> **ASSIGNMENT 1**
Reproduce word for word the part of the piece on moving priests that opens with the words containing "Fr Anthony Talbot" and closes with "church each Christmas.".

> **EXCERPT**

Moving Priests: Spetchley and Hethe

Fr Anthony Talbot in the chapel at Spetchly Park
Archbishop Longley is moving some priests around in his diocese, and this will effect the provision of the Extraordinary Form in two locations.

Fr Paul Lester is moving away from Holy Trinity, Hethe, and we wish the best in his new parish. He will be leaving on 10th September. It was entirely his initiative to start celebrating the Traditional Mass in the beautiful church of Holy Trinity, and to do so every Sunday, including most recently two Sung Masses a month, and the occasional High Mass with deacon and subdeacon. Among his other achievments as Parish Priest, Fr Lester arranged for Archbishop Longley to celebrate the EF in Holy Trinity, and celebrated Midnight Mass in the church each Christmas.

We are extremely grateful to him for all of this, which has been a tremendous benefit to many supporters of the EF in the area, and to many, indeed, who were able to discover it.

Fr Lester has been in Hethe only three years, but happily what he started will continue.

> **DATASET CONTENT**

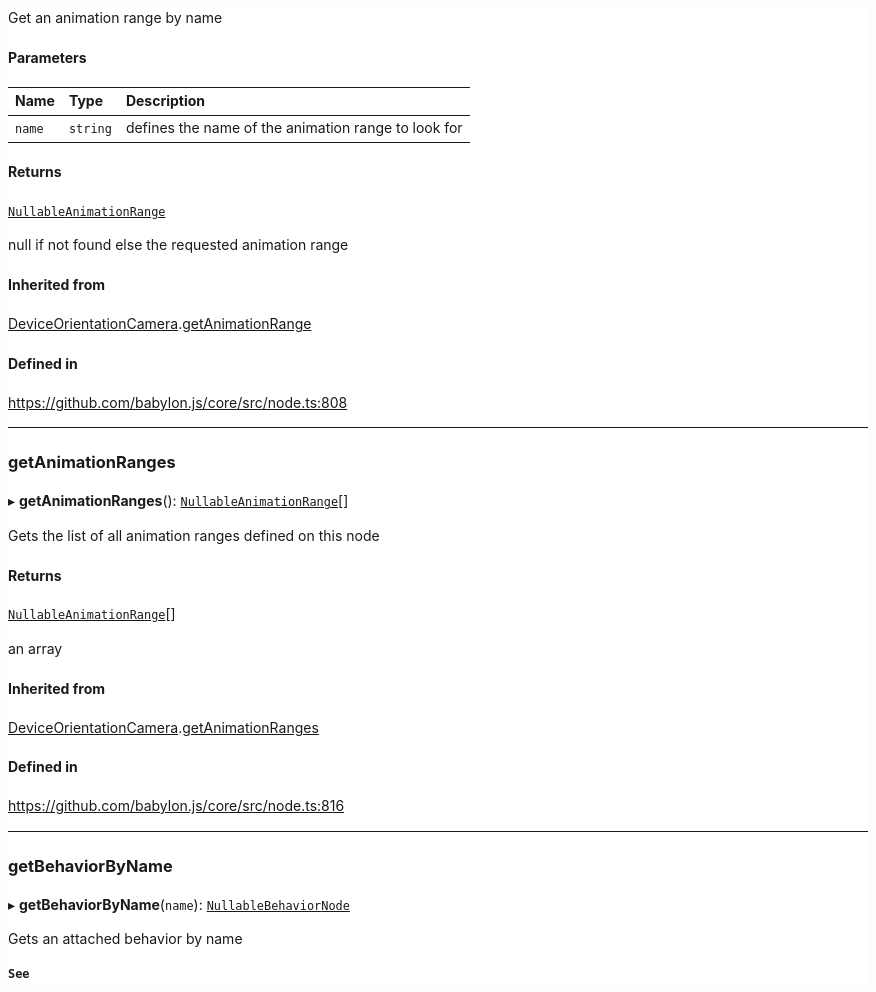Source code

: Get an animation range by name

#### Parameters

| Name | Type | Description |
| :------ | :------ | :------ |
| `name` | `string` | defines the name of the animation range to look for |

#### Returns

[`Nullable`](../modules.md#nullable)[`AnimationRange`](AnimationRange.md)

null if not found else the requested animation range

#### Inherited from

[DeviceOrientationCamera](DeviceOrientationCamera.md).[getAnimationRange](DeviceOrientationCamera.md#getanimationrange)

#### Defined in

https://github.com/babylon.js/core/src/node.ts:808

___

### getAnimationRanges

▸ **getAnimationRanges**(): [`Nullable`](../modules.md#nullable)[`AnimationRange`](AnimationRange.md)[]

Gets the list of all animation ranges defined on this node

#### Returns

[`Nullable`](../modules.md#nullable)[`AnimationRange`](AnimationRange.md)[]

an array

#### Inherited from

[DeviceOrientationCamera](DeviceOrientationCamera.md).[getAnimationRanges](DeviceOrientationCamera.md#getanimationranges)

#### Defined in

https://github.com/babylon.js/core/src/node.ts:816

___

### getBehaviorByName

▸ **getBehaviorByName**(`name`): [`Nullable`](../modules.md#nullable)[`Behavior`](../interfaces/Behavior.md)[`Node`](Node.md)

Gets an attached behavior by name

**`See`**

> **ASSIGNMENT 2**
Please render the part of the listing that opens with the line containing "### getAnimationRanges" and runs through the end of the listing as a Markdown table with the columns Row and Line, numbering each line and leaving out blank lines.

> **WRITTEN SOLUTION 1**
Fr Anthony Talbot in the chapel at Spetchly Park
Archbishop Longley is moving some priests around in his diocese, and this will effect the provision of the Extraordinary Form in two locations.

Fr Paul Lester is moving away from Holy Trinity, Hethe, and we wish the best in his new parish. He will be leaving on 10th September. It was entirely his initiative to start celebrating the Traditional Mass in the beautiful church of Holy Trinity, and to do so every Sunday, including most recently two Sung Masses a month, and the occasional High Mass with deacon and subdeacon. Among his other achievments as Parish Priest, Fr Lester arranged for Archbishop Longley to celebrate the EF in Holy Trinity, and celebrated Midnight Mass in the church each Christmas.

> **WRITTEN SOLUTION 2**
| Row | Line |
|---|---|
| 1 | ### getAnimationRanges |
| 2 | ▸ **getAnimationRanges**(): [`Nullable`](../modules.md#nullable)[`AnimationRange`](AnimationRange.md)[] |
| 3 | Gets the list of all animation ranges defined on this node |
| 4 | #### Returns |
| 5 | [`Nullable`](../modules.md#nullable)[`AnimationRange`](AnimationRange.md)[] |
| 6 | an array |
| 7 | #### Inherited from |
| 8 | [DeviceOrientationCamera](DeviceOrientationCamera.md).[getAnimationRanges](DeviceOrientationCamera.md#getanimationranges) |
| 9 | #### Defined in |
| 10 | https://github.com/babylon.js/core/src/node.ts:816 |
| 11 | ___ |
| 12 | ### getBehaviorByName |
| 13 | ▸ **getBehaviorByName**(`name`): [`Nullable`](../modules.md#nullable)[`Behavior`](../interfaces/Behavior.md)[`Node`](Node.md) |
| 14 | Gets an attached behavior by name |
| 15 | **`See`** |